I worked for a company that bought one of these. It was delivered, lifted through the window of the server room with a crane and worked fine.

A few days later, our admin noticed over the weekend that he couldn’t remote log in. He checked it out and… the machine was gone. Stolen.

Somebody within Sun must have tipped off where these things were delivered and rented a crane to undeliver them.

pavlov 3 hours ago

Isn’t it more likely it was someone within the company you worked for?
They would have access to site-specific info like how easy it is to get access to that server room to open the windows.
The old saying is “opportunity makes the thief.” Somebody at Sun has much less visibility into the opportunity.
- tverbeure an hour ago
  
  I was told that it had happened before with a delivery at a different company.
cf100clunk 2 hours ago

Hmmm... I wondered why the official E10K demo machine in the lobby of Sun's HQ back then had been enclosed in glass. It also might very well have just been a mockup, I suppose.
AStonesThrow an hour ago

Where do you fence such a thing? That is more than stealing a car. Do you take it to a SPARC Chop Shop and strip it for parts to sell on eBay?
Did they recover this monstrous thing or have any witnesses/leads on who just rocked up with an unauthorized crane to your machine room?
That is sort of a crown-jewels level heist. They pulled it off more than once??

bobmcnamara 4 hours ago

Cray-cyber.org used to have free shell accounts on one in Germany.

hpcjoe 2 hours ago

I recall that while I was at SGI. Many of us within SGI were strongly against the move to sell this off to Sun. We blamed Bo Ewald for the disaster to SGI that this was, the lack of strategic vision on his part. We also blamed the idiots in SGI management for thinking that only MIPS and Irix would be what we would be delivering.
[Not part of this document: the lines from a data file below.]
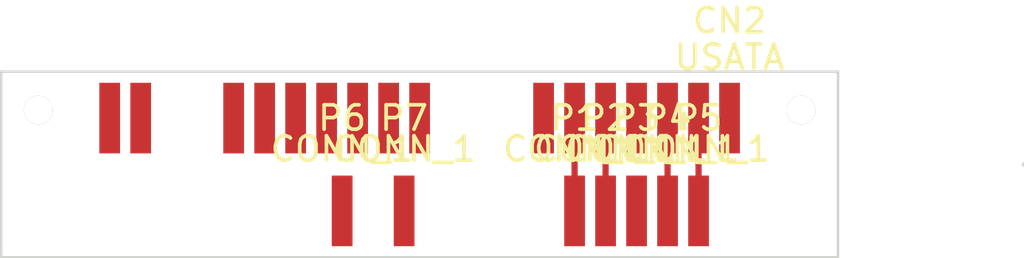
<source format=kicad_pcb>
(kicad_pcb (version 3) (host pcbnew "(2013-07-07 BZR 4022)-stable")

  (general
    (links 12)
    (no_connects 8)
    (area 168.224999 57.401 210.1875 67.805002)
    (thickness 1.6)
    (drawings 5)
    (tracks 4)
    (zones 0)
    (modules 8)
    (nets 7)
  )

  (page A3)
  (layers
    (15 F.Cu signal)
    (0 B.Cu signal)
    (16 B.Adhes user)
    (17 F.Adhes user)
    (18 B.Paste user)
    (19 F.Paste user)
    (20 B.SilkS user)
    (21 F.SilkS user)
    (22 B.Mask user)
    (23 F.Mask user)
    (24 Dwgs.User user)
    (25 Cmts.User user)
    (26 Eco1.User user)
    (27 Eco2.User user)
    (28 Edge.Cuts user)
  )

  (setup
    (last_trace_width 0.101)
    (trace_clearance 0.1)
    (zone_clearance 0.0254)
    (zone_45_only yes)
    (trace_min 0.1)
    (segment_width 0.2)
    (edge_width 0.1)
    (via_size 0.889)
    (via_drill 0.635)
    (via_min_size 0.889)
    (via_min_drill 0.508)
    (uvia_size 0.508)
    (uvia_drill 0.127)
    (uvias_allowed no)
    (uvia_min_size 0.508)
    (uvia_min_drill 0.127)
    (pcb_text_width 0.3)
    (pcb_text_size 1.5 1.5)
    (mod_edge_width 0.15)
    (mod_text_size 1 1)
    (mod_text_width 0.15)
    (pad_size 1.18 1.18)
    (pad_drill 1.18)
    (pad_to_mask_clearance 0.001)
    (solder_mask_min_width 0.001)
    (aux_axis_origin 210.185 64.135)
    (visible_elements 7FFFFFFF)
    (pcbplotparams
      (layerselection 3178497)
      (usegerberextensions true)
      (excludeedgelayer true)
      (linewidth 0.150000)
      (plotframeref false)
      (viasonmask false)
      (mode 1)
      (useauxorigin false)
      (hpglpennumber 1)
      (hpglpenspeed 20)
      (hpglpendiameter 15)
      (hpglpenoverlay 2)
      (psnegative false)
      (psa4output false)
      (plotreference true)
      (plotvalue true)
      (plotothertext true)
      (plotinvisibletext false)
      (padsonsilk false)
      (subtractmaskfromsilk false)
      (outputformat 1)
      (mirror false)
      (drillshape 1)
      (scaleselection 1)
      (outputdirectory ""))
  )

  (net 0 "")
  (net 1 /+3.3V)
  (net 2 /A+)
  (net 3 /A-)
  (net 4 /B+)
  (net 5 /B-)
  (net 6 /GND)

  (net_class Default "This is the default net class."
    (clearance 0.1)
    (trace_width 0.101)
    (via_dia 0.889)
    (via_drill 0.635)
    (uvia_dia 0.508)
    (uvia_drill 0.127)
    (add_net "")
    (add_net /+3.3V)
    (add_net /A+)
    (add_net /A-)
    (add_net /B+)
    (add_net /B-)
    (add_net /GND)
  )

  (module uSATA (layer F.Cu) (tedit 544651EA) (tstamp 54466208)
    (at 198.12 62.23)
    (path /53E0E90C)
    (fp_text reference CN2 (at 0 -4) (layer F.SilkS)
      (effects (font (size 1 1) (thickness 0.15)))
    )
    (fp_text value USATA (at 0 -2.5) (layer F.SilkS)
      (effects (font (size 1 1) (thickness 0.15)))
    )
    (pad 1 smd rect (at 0 0) (size 0.85 2.9)
      (layers F.Cu F.Paste F.Mask)
      (net 6 /GND)
      (zone_connect 0)
    )
    (pad 2 smd rect (at -1.27 0) (size 0.85 2.9)
      (layers F.Cu F.Paste F.Mask)
      (net 2 /A+)
    )
    (pad 3 smd rect (at -2.54 0) (size 0.85 2.9)
      (layers F.Cu F.Paste F.Mask)
      (net 3 /A-)
    )
    (pad 4 smd rect (at -3.81 0) (size 0.85 2.9)
      (layers F.Cu F.Paste F.Mask)
      (net 6 /GND)
    )
    (pad 5 smd rect (at -5.08 0) (size 0.85 2.9)
      (layers F.Cu F.Paste F.Mask)
      (net 5 /B-)
    )
    (pad 6 smd rect (at -6.35 0) (size 0.85 2.9)
      (layers F.Cu F.Paste F.Mask)
      (net 4 /B+)
    )
    (pad 7 smd rect (at -7.62 0) (size 0.85 2.9)
      (layers F.Cu F.Paste F.Mask)
      (net 6 /GND)
    )
    (pad "" thru_hole circle (at 2.925 -0.33) (size 1.18 1.18) (drill 1.18)
      (layers *.Cu *.Mask F.SilkS)
    )
    (pad 8 smd rect (at -12.7 0) (size 0.85 2.9)
      (layers F.Cu F.Paste F.Mask)
      (net 1 /+3.3V)
    )
    (pad 9 smd rect (at -13.97 0) (size 0.85 2.9)
      (layers F.Cu F.Paste F.Mask)
      (net 1 /+3.3V)
    )
    (pad 10 smd rect (at -15.24 0) (size 0.85 2.9)
      (layers F.Cu F.Paste F.Mask)
      (net 6 /GND)
    )
    (pad 11 smd rect (at -16.51 0) (size 0.85 2.9)
      (layers F.Cu F.Paste F.Mask)
      (net 6 /GND)
    )
    (pad 12 smd rect (at -17.78 0) (size 0.85 2.9)
      (layers F.Cu F.Paste F.Mask)
    )
    (pad 13 smd rect (at -19.05 0) (size 0.85 2.9)
      (layers F.Cu F.Paste F.Mask)
    )
    (pad 14 smd rect (at -20.32 0) (size 0.85 2.9)
      (layers F.Cu F.Paste F.Mask)
    )
    (pad 15 smd rect (at -24.13 0) (size 0.85 2.9)
      (layers F.Cu F.Paste F.Mask)
    )
    (pad 16 smd rect (at -25.4 0) (size 0.85 2.9)
      (layers F.Cu F.Paste F.Mask)
    )
    (pad "" thru_hole circle (at -28.325 -0.33) (size 1.18 1.18) (drill 1.18)
      (layers *.Cu *.Mask F.SilkS)
    )
  )

  (module smd_usata (layer F.Cu) (tedit 5446484C) (tstamp 5446620D)
    (at 191.77 66.04)
    (path /54462EF2)
    (fp_text reference P1 (at 0 -3.81) (layer F.SilkS)
      (effects (font (size 1 1) (thickness 0.15)))
    )
    (fp_text value CONN_1 (at 0 -2.54) (layer F.SilkS)
      (effects (font (size 1 1) (thickness 0.15)))
    )
    (pad 1 smd rect (at 0 0) (size 0.85 2.9)
      (layers F.Cu F.Paste F.Mask)
      (net 4 /B+)
    )
  )

  (module smd_usata (layer F.Cu) (tedit 5446484C) (tstamp 54466212)
    (at 193.04 66.04)
    (path /54462F8B)
    (fp_text reference P2 (at 0 -3.81) (layer F.SilkS)
      (effects (font (size 1 1) (thickness 0.15)))
    )
    (fp_text value CONN_1 (at 0 -2.54) (layer F.SilkS)
      (effects (font (size 1 1) (thickness 0.15)))
    )
    (pad 1 smd rect (at 0 0) (size 0.85 2.9)
      (layers F.Cu F.Paste F.Mask)
      (net 5 /B-)
    )
  )

  (module smd_usata (layer F.Cu) (tedit 5446484C) (tstamp 54466217)
    (at 194.31 66.04)
    (path /54462F91)
    (fp_text reference P3 (at 0 -3.81) (layer F.SilkS)
      (effects (font (size 1 1) (thickness 0.15)))
    )
    (fp_text value CONN_1 (at 0 -2.54) (layer F.SilkS)
      (effects (font (size 1 1) (thickness 0.15)))
    )
    (pad 1 smd rect (at 0 0) (size 0.85 2.9)
      (layers F.Cu F.Paste F.Mask)
      (net 6 /GND)
    )
  )

  (module smd_usata (layer F.Cu) (tedit 5446484C) (tstamp 5446621C)
    (at 195.58 66.04)
    (path /54462F97)
    (fp_text reference P4 (at 0 -3.81) (layer F.SilkS)
      (effects (font (size 1 1) (thickness 0.15)))
    )
    (fp_text value CONN_1 (at 0 -2.54) (layer F.SilkS)
      (effects (font (size 1 1) (thickness 0.15)))
    )
    (pad 1 smd rect (at 0 0) (size 0.85 2.9)
      (layers F.Cu F.Paste F.Mask)
      (net 3 /A-)
    )
  )

  (module smd_usata (layer F.Cu) (tedit 5446484C) (tstamp 54466221)
    (at 196.85 66.04)
    (path /54462F9D)
    (fp_text reference P5 (at 0 -3.81) (layer F.SilkS)
      (effects (font (size 1 1) (thickness 0.15)))
    )
    (fp_text value CONN_1 (at 0 -2.54) (layer F.SilkS)
      (effects (font (size 1 1) (thickness 0.15)))
    )
    (pad 1 smd rect (at 0 0) (size 0.85 2.9)
      (layers F.Cu F.Paste F.Mask)
      (net 2 /A+)
    )
  )

  (module smd_usata (layer F.Cu) (tedit 5446484C) (tstamp 54466226)
    (at 182.245 66.04)
    (path /54462FA3)
    (fp_text reference P6 (at 0 -3.81) (layer F.SilkS)
      (effects (font (size 1 1) (thickness 0.15)))
    )
    (fp_text value CONN_1 (at 0 -2.54) (layer F.SilkS)
      (effects (font (size 1 1) (thickness 0.15)))
    )
    (pad 1 smd rect (at 0 0) (size 0.85 2.9)
      (layers F.Cu F.Paste F.Mask)
      (net 6 /GND)
    )
  )

  (module smd_usata (layer F.Cu) (tedit 5446484C) (tstamp 5446622B)
    (at 184.785 66.04)
    (path /54462FA9)
    (fp_text reference P7 (at 0 -3.81) (layer F.SilkS)
      (effects (font (size 1 1) (thickness 0.15)))
    )
    (fp_text value CONN_1 (at 0 -2.54) (layer F.SilkS)
      (effects (font (size 1 1) (thickness 0.15)))
    )
    (pad 1 smd rect (at 0 0) (size 0.85 2.9)
      (layers F.Cu F.Paste F.Mask)
      (net 1 /+3.3V)
    )
  )

  (gr_line (start 202.565 67.945) (end 202.565 60.325) (angle 90) (layer Edge.Cuts) (width 0.1))
  (gr_line (start 168.275 67.945) (end 202.565 67.945) (angle 90) (layer Edge.Cuts) (width 0.1))
  (gr_line (start 168.275 60.325) (end 168.275 67.945) (angle 90) (layer Edge.Cuts) (width 0.1))
  (gr_line (start 202.565 60.325) (end 168.275 60.325) (angle 90) (layer Edge.Cuts) (width 0.1))
  (target plus (at 210.185 64.135) (size 0.005) (width 0.1) (layer Edge.Cuts))

  (segment (start 196.85 66.04) (end 196.85 62.23) (width 0.254) (layer F.Cu) (net 2))
  (segment (start 195.58 66.04) (end 195.58 62.23) (width 0.254) (layer F.Cu) (net 3))
  (segment (start 191.77 66.04) (end 191.77 62.23) (width 0.254) (layer F.Cu) (net 4))
  (segment (start 193.04 66.04) (end 193.04 62.23) (width 0.254) (layer F.Cu) (net 5))

)

</source>
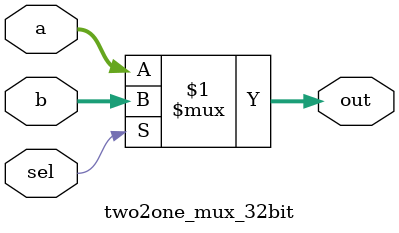
<source format=v>


module two2one_mux_32bit(a, b, sel, out);

    input [31:0] a, b;
    input sel;
    output [31:0] out;
    
    assign out = sel ? b : a;

endmodule
</source>
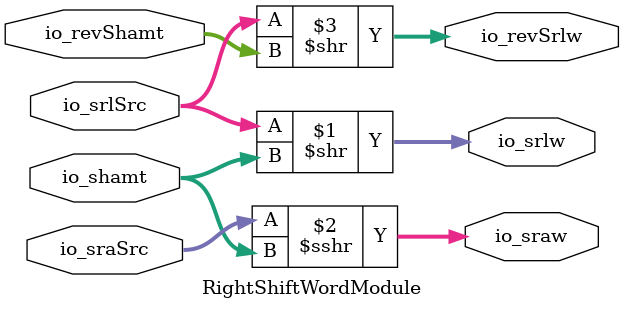
<source format=v>
module RightShiftWordModule(
  input  [4:0]  io_shamt,
  input  [4:0]  io_revShamt,
  input  [31:0] io_srlSrc,
  input  [31:0] io_sraSrc,
  output [31:0] io_srlw,
  output [31:0] io_sraw,
  output [31:0] io_revSrlw
);
  assign io_srlw = io_srlSrc >> io_shamt; // @[Alu.scala 92:24]
  assign io_sraw = $signed(io_sraSrc) >>> io_shamt; // @[Alu.scala 93:53]
  assign io_revSrlw = io_srlSrc >> io_revShamt; // @[Alu.scala 94:27]
endmodule

</source>
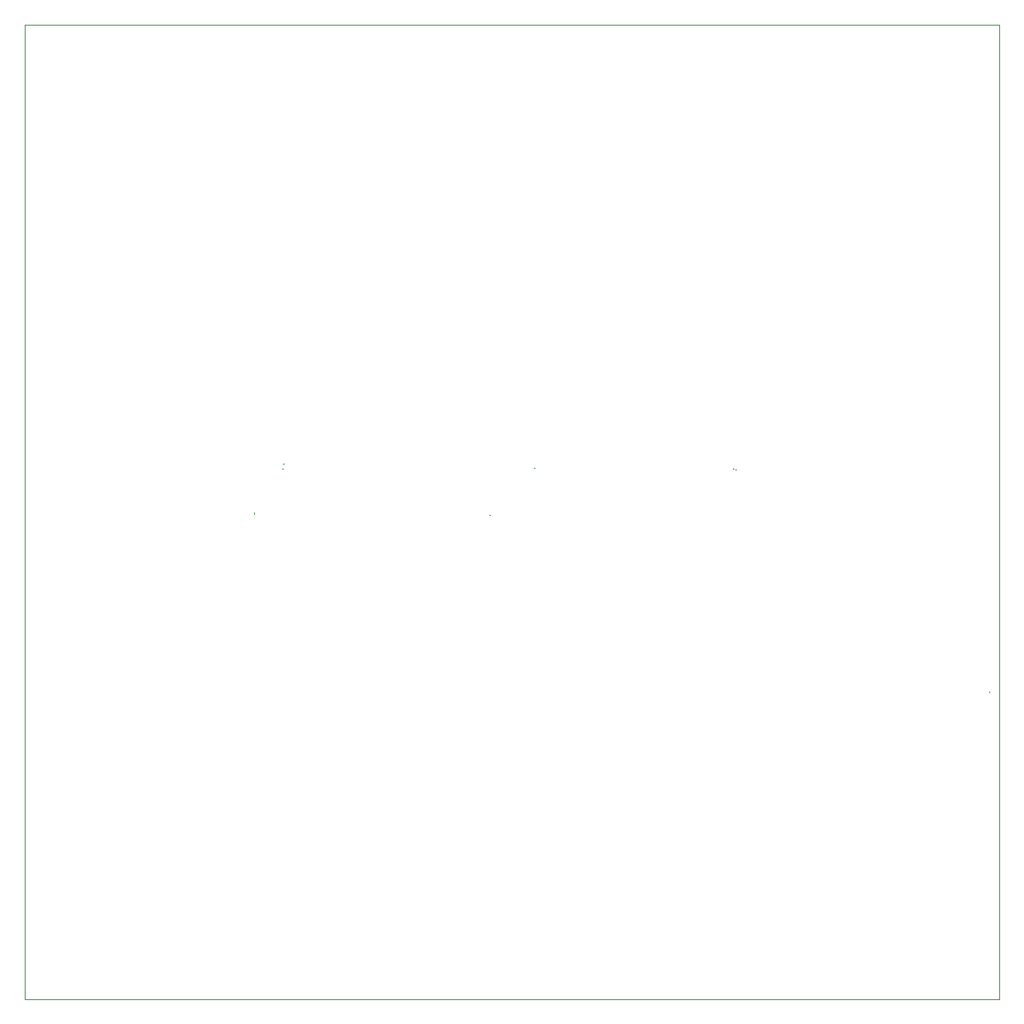
<source format=gm1>
G04 #@! TF.FileFunction,Profile,NP*
%FSLAX46Y46*%
G04 Gerber Fmt 4.6, Leading zero omitted, Abs format (unit mm)*
G04 Created by KiCad (PCBNEW 4.0.6-e0-6349~53~ubuntu16.04.1) date Sun Jul 30 22:42:26 2017*
%MOMM*%
%LPD*%
G01*
G04 APERTURE LIST*
%ADD10C,0.150000*%
%ADD11C,0.100000*%
G04 APERTURE END LIST*
D10*
D11*
X186000000Y-55000000D02*
X86000000Y-55000000D01*
X86000000Y-155000000D02*
X186000000Y-155000000D01*
X86000000Y-155000000D02*
X86000000Y-55000000D01*
X186000000Y-55000000D02*
X186000000Y-155000000D01*
X109550000Y-105100000D02*
X109550000Y-105200000D01*
X112450000Y-100050000D02*
X112550000Y-100050000D01*
X138200000Y-100500000D02*
X138300000Y-100500000D01*
X158850000Y-100650000D02*
X158950000Y-100650000D01*
X133650000Y-105300000D02*
X133750000Y-105300000D01*
X112400000Y-100550000D02*
X112500000Y-100550000D01*
X184950000Y-123400000D02*
X184950000Y-123500000D01*
X158650000Y-100550000D02*
X158750000Y-100550000D01*
M02*

</source>
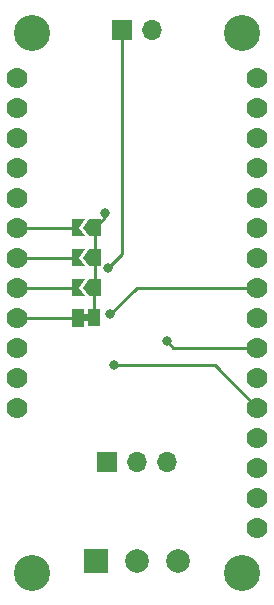
<source format=gbr>
G04 #@! TF.GenerationSoftware,KiCad,Pcbnew,5.1.7-a382d34a8~87~ubuntu18.04.1*
G04 #@! TF.CreationDate,2021-10-03T15:00:22-07:00*
G04 #@! TF.ProjectId,potentiostat_featherwing,706f7465-6e74-4696-9f73-7461745f6665,rev?*
G04 #@! TF.SameCoordinates,Original*
G04 #@! TF.FileFunction,Copper,L2,Bot*
G04 #@! TF.FilePolarity,Positive*
%FSLAX46Y46*%
G04 Gerber Fmt 4.6, Leading zero omitted, Abs format (unit mm)*
G04 Created by KiCad (PCBNEW 5.1.7-a382d34a8~87~ubuntu18.04.1) date 2021-10-03 15:00:22*
%MOMM*%
%LPD*%
G01*
G04 APERTURE LIST*
G04 #@! TA.AperFunction,ComponentPad*
%ADD10C,1.778000*%
G04 #@! TD*
G04 #@! TA.AperFunction,ComponentPad*
%ADD11C,3.048000*%
G04 #@! TD*
G04 #@! TA.AperFunction,WasherPad*
%ADD12C,3.048000*%
G04 #@! TD*
G04 #@! TA.AperFunction,ComponentPad*
%ADD13C,2.000000*%
G04 #@! TD*
G04 #@! TA.AperFunction,ComponentPad*
%ADD14R,2.000000X2.000000*%
G04 #@! TD*
G04 #@! TA.AperFunction,ComponentPad*
%ADD15R,1.700000X1.700000*%
G04 #@! TD*
G04 #@! TA.AperFunction,ComponentPad*
%ADD16O,1.700000X1.700000*%
G04 #@! TD*
G04 #@! TA.AperFunction,SMDPad,CuDef*
%ADD17C,0.100000*%
G04 #@! TD*
G04 #@! TA.AperFunction,SMDPad,CuDef*
%ADD18R,1.000000X1.500000*%
G04 #@! TD*
G04 #@! TA.AperFunction,ViaPad*
%ADD19C,0.800000*%
G04 #@! TD*
G04 #@! TA.AperFunction,Conductor*
%ADD20C,0.250000*%
G04 #@! TD*
G04 APERTURE END LIST*
D10*
X60960000Y-31750000D03*
X60960000Y-34290000D03*
X60960000Y-36830000D03*
X60960000Y-39370000D03*
X60960000Y-41910000D03*
X60960000Y-44450000D03*
X60960000Y-46990000D03*
X60960000Y-49530000D03*
X60960000Y-52070000D03*
X60960000Y-54610000D03*
X60960000Y-57150000D03*
X60960000Y-59690000D03*
X60960000Y-62230000D03*
X60960000Y-64770000D03*
X60960000Y-67310000D03*
X60960000Y-69850000D03*
X40640000Y-59690000D03*
X40640000Y-57150000D03*
X40640000Y-54610000D03*
X40640000Y-52070000D03*
X40640000Y-49530000D03*
X40640000Y-46990000D03*
X40640000Y-44450000D03*
X40640000Y-41910000D03*
X40640000Y-39370000D03*
X40640000Y-36830000D03*
X40640000Y-34290000D03*
X40640000Y-31750000D03*
D11*
X41910000Y-73660000D03*
X59690000Y-73660000D03*
D12*
X59690000Y-27940000D03*
X41910000Y-27940000D03*
D13*
X50800000Y-72644000D03*
D14*
X47299880Y-72644000D03*
D13*
X54300120Y-72644000D03*
D15*
X48260000Y-64262000D03*
D16*
X50800000Y-64262000D03*
X53340000Y-64262000D03*
D15*
X49530000Y-27686000D03*
D16*
X52070000Y-27686000D03*
G04 #@! TA.AperFunction,SMDPad,CuDef*
D17*
G36*
X46632000Y-52370000D02*
G01*
X46232000Y-52370000D01*
X46232000Y-51770000D01*
X46632000Y-51770000D01*
X46632000Y-51320000D01*
X47632000Y-51320000D01*
X47632000Y-52820000D01*
X46632000Y-52820000D01*
X46632000Y-52370000D01*
G37*
G04 #@! TD.AperFunction*
D18*
X45832000Y-52070000D03*
G04 #@! TA.AperFunction,SMDPad,CuDef*
D17*
G36*
X46207000Y-49530000D02*
G01*
X46707000Y-48780000D01*
X47707000Y-48780000D01*
X47707000Y-50280000D01*
X46707000Y-50280000D01*
X46207000Y-49530000D01*
G37*
G04 #@! TD.AperFunction*
G04 #@! TA.AperFunction,SMDPad,CuDef*
G36*
X45257000Y-48780000D02*
G01*
X46407000Y-48780000D01*
X45907000Y-49530000D01*
X46407000Y-50280000D01*
X45257000Y-50280000D01*
X45257000Y-48780000D01*
G37*
G04 #@! TD.AperFunction*
G04 #@! TA.AperFunction,SMDPad,CuDef*
G36*
X45257000Y-46240000D02*
G01*
X46407000Y-46240000D01*
X45907000Y-46990000D01*
X46407000Y-47740000D01*
X45257000Y-47740000D01*
X45257000Y-46240000D01*
G37*
G04 #@! TD.AperFunction*
G04 #@! TA.AperFunction,SMDPad,CuDef*
G36*
X46207000Y-46990000D02*
G01*
X46707000Y-46240000D01*
X47707000Y-46240000D01*
X47707000Y-47740000D01*
X46707000Y-47740000D01*
X46207000Y-46990000D01*
G37*
G04 #@! TD.AperFunction*
G04 #@! TA.AperFunction,SMDPad,CuDef*
G36*
X45257000Y-43700000D02*
G01*
X46407000Y-43700000D01*
X45907000Y-44450000D01*
X46407000Y-45200000D01*
X45257000Y-45200000D01*
X45257000Y-43700000D01*
G37*
G04 #@! TD.AperFunction*
G04 #@! TA.AperFunction,SMDPad,CuDef*
G36*
X46207000Y-44450000D02*
G01*
X46707000Y-43700000D01*
X47707000Y-43700000D01*
X47707000Y-45200000D01*
X46707000Y-45200000D01*
X46207000Y-44450000D01*
G37*
G04 #@! TD.AperFunction*
D19*
X48330700Y-47849600D03*
X53305300Y-54082700D03*
X48835700Y-56103700D03*
X48513300Y-51803700D03*
X48123700Y-43237900D03*
D20*
X49530000Y-27686000D02*
X49530000Y-46650300D01*
X49530000Y-46650300D02*
X48330700Y-47849600D01*
X60960000Y-54610000D02*
X53832600Y-54610000D01*
X53832600Y-54610000D02*
X53305300Y-54082700D01*
X48835700Y-56103700D02*
X57373700Y-56103700D01*
X57373700Y-56103700D02*
X60960000Y-59690000D01*
X48513300Y-51803700D02*
X50787000Y-49530000D01*
X50787000Y-49530000D02*
X60960000Y-49530000D01*
X47207000Y-49530000D02*
X47132000Y-49605000D01*
X47132000Y-49605000D02*
X47132000Y-52070000D01*
X47207000Y-46990000D02*
X47207000Y-49530000D01*
X47207000Y-44450000D02*
X47207000Y-46990000D01*
X48123700Y-43237900D02*
X48123700Y-43533300D01*
X48123700Y-43533300D02*
X47207000Y-44450000D01*
X45832000Y-52070000D02*
X40640000Y-52070000D01*
X45757000Y-49530000D02*
X40640000Y-49530000D01*
X45757000Y-46990000D02*
X40640000Y-46990000D01*
X45757000Y-44450000D02*
X40640000Y-44450000D01*
M02*

</source>
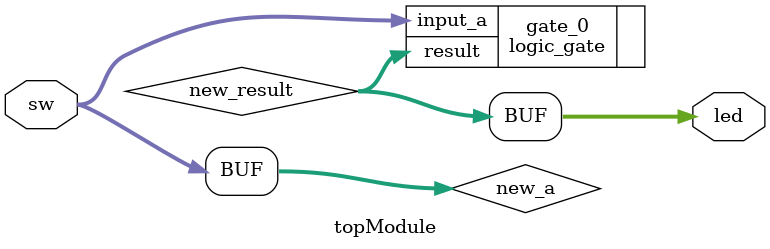
<source format=v>
`timescale 1ns / 1ps


module topModule(
input [1:0] sw,
output [3:0] led
    );
    
    wire [1:0]new_a;
    wire [3:0]new_result;
    
    assign new_a[1] = sw[1];
    assign new_a[0] = sw[0];
    assign led[3] = new_result[3];
    assign led[2] = new_result[2];
    assign led[1] = new_result[1];
    assign led[0] = new_result[0];
    
    logic_gate gate_0(
    .input_a(new_a),
    .result(new_result)
    );
endmodule

</source>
Years later, Ewald and others had a hand in destroying the Beast and Alien CPUs in favor of the good ship Itanic (for reasons).

IMO, Ewald went from company to company, leaving behind a strategic ruin or failure. Cray to SGI to Linux Networx to ...

znpy 4 hours ago

According to https://www.filibeto.org/aduritz/truetrue/e10000/e10000.pdf "Its online storage capacity can exceed 60 Tbytes" ... and it could host 64 cpus and 64GB of memory ... crazy considered it's from 1997 :)

kstrauser 3 hours ago

It was only a couple of years after that when I owned my first computer faster than a Cray X-MP. I love being on the receiving end of Moore’s Law.